I would pay a lot of money for a DVD player that has a "play the damn movie" button, skipping the previews, warnings, disclaimers, menus, wipes, and logos. It isn't yet worth the labor to build one, but I'm getting there.

Copyright notices

Posted Mar 3, 2007 0:01 UTC (Sat) by ldo (guest, #40946) [Link]

...also I see no reason to be forced to watch a copyright notice (often there are two) on a DVD I have purchased.

On my Pioneer DVD video recorder with hard drive, I switch from DVD to HDD mode as soon as the copyright notice comes up. Then when I switch back to DVD mode, I can usually go straight to the disc menu without the notice appearing. Works with most discs. :)

Off topic

Posted Mar 8, 2007 9:26 UTC (Thu) by niner (subscriber, #26151) [Link]

If you don't want to watch it - then don't do it. That's what great software like mplayer enables you to do.

I was very irritated when I was at a friend's and we had to wait 10 minutes for crap to play before the actual movie started. I really don't understand, why people go along with this.

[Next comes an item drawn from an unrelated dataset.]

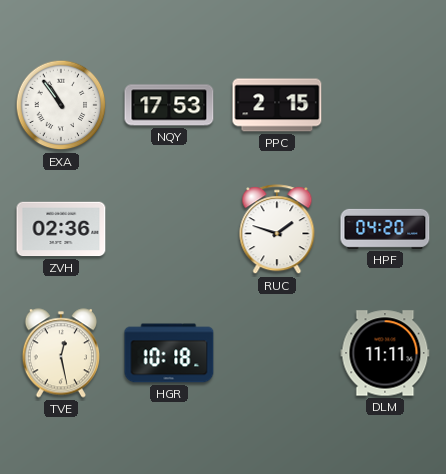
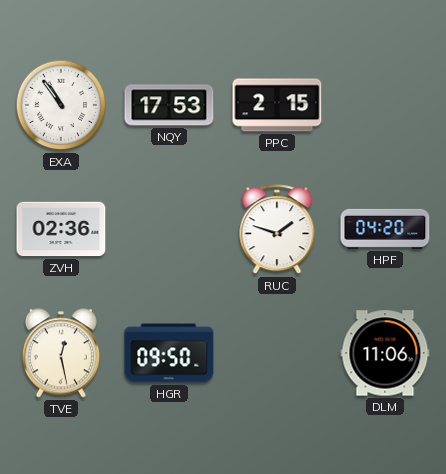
HGR: 10:18 -> 09:50
DLM: 11:11 -> 11:06
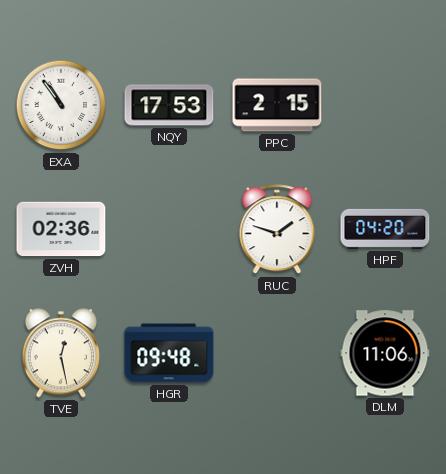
HGR: 09:50 -> 09:48
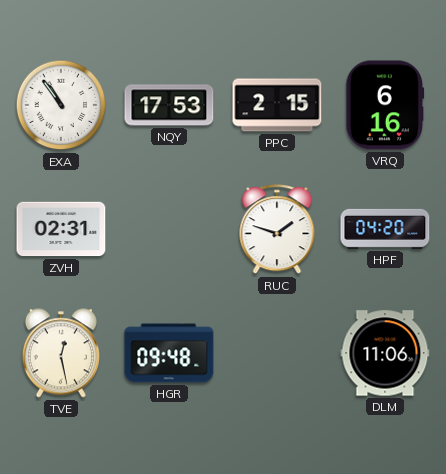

Another attempt at DMCA reform - sort of

Posted Mar 2, 2007 1:57 UTC (Fri) by giraffedata (guest, #1954) [Link]

I wonder how they can distinguish hardware from software. I've been saying for years that most of the distinction people make today in an illusion.

Technically, a Debian CD is hardware. Am I covered by this exemption for creating and distributing Debian CDs? What about a DVD player that does what it does only because of program code in a ROM chip inside it?